Instructions for the task:
The listing below holds a line with "Can I claim to have predicted, way b" and a later line with "Santi Orozco". Write out those two lines and every line between them, exactly, and nothing else.

Exercise inputs:
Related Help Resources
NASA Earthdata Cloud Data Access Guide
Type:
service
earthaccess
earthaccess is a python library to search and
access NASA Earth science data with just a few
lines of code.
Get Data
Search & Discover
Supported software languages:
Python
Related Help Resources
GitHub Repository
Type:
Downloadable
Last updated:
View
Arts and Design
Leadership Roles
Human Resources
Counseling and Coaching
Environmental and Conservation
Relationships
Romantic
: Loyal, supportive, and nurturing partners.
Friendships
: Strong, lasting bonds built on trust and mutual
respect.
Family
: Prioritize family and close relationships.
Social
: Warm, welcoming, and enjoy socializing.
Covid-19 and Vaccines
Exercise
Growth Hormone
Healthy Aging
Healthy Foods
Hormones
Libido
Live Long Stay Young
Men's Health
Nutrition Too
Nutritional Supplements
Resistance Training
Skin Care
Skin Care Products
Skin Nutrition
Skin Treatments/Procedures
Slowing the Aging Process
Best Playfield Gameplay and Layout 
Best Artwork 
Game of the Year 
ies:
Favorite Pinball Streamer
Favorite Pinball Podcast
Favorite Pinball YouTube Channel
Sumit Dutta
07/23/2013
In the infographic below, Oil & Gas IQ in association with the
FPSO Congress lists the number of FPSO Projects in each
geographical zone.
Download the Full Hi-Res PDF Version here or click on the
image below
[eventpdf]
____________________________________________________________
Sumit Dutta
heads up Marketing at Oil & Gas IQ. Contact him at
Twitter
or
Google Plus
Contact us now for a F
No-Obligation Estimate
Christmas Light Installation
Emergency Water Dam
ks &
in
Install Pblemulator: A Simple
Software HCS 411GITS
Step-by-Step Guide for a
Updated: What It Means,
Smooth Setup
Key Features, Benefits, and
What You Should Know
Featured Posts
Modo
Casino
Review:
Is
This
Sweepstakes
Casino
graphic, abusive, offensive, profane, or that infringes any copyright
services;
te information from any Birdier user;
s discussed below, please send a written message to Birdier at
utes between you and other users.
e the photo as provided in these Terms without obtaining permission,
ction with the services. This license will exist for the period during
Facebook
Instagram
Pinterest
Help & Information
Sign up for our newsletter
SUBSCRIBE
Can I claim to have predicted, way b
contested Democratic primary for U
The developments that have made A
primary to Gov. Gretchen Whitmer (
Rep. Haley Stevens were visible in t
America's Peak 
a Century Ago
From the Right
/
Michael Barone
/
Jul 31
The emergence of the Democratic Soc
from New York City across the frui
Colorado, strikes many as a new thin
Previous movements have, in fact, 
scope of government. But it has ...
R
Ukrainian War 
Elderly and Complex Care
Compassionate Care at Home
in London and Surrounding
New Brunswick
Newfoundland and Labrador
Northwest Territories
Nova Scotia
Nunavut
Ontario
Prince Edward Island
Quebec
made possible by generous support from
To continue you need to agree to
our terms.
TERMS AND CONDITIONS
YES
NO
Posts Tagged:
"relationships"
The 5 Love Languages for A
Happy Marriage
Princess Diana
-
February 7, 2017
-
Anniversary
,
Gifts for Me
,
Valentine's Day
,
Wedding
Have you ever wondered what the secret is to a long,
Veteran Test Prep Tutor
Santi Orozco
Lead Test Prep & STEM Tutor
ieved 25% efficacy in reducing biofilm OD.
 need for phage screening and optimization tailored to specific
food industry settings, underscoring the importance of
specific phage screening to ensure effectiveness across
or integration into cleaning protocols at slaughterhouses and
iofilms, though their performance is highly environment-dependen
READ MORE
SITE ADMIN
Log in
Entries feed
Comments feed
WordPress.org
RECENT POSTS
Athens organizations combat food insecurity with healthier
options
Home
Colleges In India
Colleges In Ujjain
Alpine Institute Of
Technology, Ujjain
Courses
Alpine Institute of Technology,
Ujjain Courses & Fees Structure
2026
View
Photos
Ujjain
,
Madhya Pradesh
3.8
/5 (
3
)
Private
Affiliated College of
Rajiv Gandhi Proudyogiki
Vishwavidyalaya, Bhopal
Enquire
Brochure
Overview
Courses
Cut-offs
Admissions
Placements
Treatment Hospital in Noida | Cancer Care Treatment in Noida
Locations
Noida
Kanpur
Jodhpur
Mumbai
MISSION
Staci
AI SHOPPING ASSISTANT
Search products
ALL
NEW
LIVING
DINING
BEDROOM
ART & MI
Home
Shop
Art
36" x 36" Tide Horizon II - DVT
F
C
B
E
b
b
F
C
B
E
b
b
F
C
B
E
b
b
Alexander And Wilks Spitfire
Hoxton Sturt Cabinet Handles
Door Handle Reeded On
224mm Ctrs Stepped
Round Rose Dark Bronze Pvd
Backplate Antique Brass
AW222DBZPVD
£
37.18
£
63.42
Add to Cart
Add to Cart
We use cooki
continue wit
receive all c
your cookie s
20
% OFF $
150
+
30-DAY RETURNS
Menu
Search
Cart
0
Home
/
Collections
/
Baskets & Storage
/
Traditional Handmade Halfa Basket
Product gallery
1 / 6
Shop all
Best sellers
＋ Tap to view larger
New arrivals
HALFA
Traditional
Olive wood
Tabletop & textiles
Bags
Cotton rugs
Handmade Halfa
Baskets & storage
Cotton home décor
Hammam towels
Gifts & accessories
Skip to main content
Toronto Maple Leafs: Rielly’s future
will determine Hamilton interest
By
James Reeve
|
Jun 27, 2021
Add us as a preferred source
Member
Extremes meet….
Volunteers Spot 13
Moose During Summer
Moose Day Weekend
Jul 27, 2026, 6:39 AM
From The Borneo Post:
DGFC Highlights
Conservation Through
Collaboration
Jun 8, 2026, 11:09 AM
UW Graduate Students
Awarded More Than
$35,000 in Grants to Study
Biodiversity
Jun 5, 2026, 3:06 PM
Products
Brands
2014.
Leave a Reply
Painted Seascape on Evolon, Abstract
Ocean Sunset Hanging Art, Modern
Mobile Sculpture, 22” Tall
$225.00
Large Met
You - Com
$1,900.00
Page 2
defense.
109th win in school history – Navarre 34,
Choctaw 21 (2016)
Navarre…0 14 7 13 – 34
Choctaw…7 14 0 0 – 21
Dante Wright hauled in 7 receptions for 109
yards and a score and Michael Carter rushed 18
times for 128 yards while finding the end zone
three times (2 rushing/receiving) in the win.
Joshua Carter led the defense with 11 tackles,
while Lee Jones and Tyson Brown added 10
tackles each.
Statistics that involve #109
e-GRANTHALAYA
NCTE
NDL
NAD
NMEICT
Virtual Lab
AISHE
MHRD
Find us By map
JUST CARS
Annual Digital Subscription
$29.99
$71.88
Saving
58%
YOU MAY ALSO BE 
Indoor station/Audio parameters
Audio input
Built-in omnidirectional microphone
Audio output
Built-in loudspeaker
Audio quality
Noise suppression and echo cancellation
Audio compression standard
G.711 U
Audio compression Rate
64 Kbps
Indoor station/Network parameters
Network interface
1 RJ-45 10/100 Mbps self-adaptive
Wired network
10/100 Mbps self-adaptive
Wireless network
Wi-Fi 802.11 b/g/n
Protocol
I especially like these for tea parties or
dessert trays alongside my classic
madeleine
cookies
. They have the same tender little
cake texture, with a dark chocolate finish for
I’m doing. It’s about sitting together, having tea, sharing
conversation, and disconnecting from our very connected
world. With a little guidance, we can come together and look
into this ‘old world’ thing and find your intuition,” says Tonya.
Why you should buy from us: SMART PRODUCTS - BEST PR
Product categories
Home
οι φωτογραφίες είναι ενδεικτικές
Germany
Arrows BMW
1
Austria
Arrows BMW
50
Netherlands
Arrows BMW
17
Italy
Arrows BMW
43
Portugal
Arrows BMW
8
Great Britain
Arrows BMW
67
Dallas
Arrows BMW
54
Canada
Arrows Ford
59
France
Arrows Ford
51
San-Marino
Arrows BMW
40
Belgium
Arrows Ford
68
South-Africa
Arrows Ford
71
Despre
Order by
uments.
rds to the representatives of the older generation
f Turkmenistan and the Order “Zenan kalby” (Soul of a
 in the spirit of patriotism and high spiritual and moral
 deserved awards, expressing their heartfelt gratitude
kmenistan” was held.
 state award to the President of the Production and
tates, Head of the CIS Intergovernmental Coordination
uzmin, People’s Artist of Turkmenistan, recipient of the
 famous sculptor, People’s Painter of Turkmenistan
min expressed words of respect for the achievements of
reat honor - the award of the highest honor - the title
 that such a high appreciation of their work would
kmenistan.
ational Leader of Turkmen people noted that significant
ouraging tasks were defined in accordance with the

Solution for this exercise:
Can I claim to have predicted, way b
contested Democratic primary for U
The developments that have made A
primary to Gov. Gretchen Whitmer (
Rep. Haley Stevens were visible in t
America's Peak 
a Century Ago
From the Right
/
Michael Barone
/
Jul 31
The emergence of the Democratic Soc
from New York City across the frui
Colorado, strikes many as a new thin
Previous movements have, in fact, 
scope of government. But it has ...
R
Ukrainian War 
Elderly and Complex Care
Compassionate Care at Home
in London and Surrounding
New Brunswick
Newfoundland and Labrador
Northwest Territories
Nova Scotia
Nunavut
Ontario
Prince Edward Island
Quebec
made possible by generous support from
To continue you need to agree to
our terms.
TERMS AND CONDITIONS
YES
NO
Posts Tagged:
"relationships"
The 5 Love Languages for A
Happy Marriage
Princess Diana
-
February 7, 2017
-
Anniversary
,
Gifts for Me
,
Valentine's Day
,
Wedding
Have you ever wondered what the secret is to a long,
Veteran Test Prep Tutor
Santi Orozco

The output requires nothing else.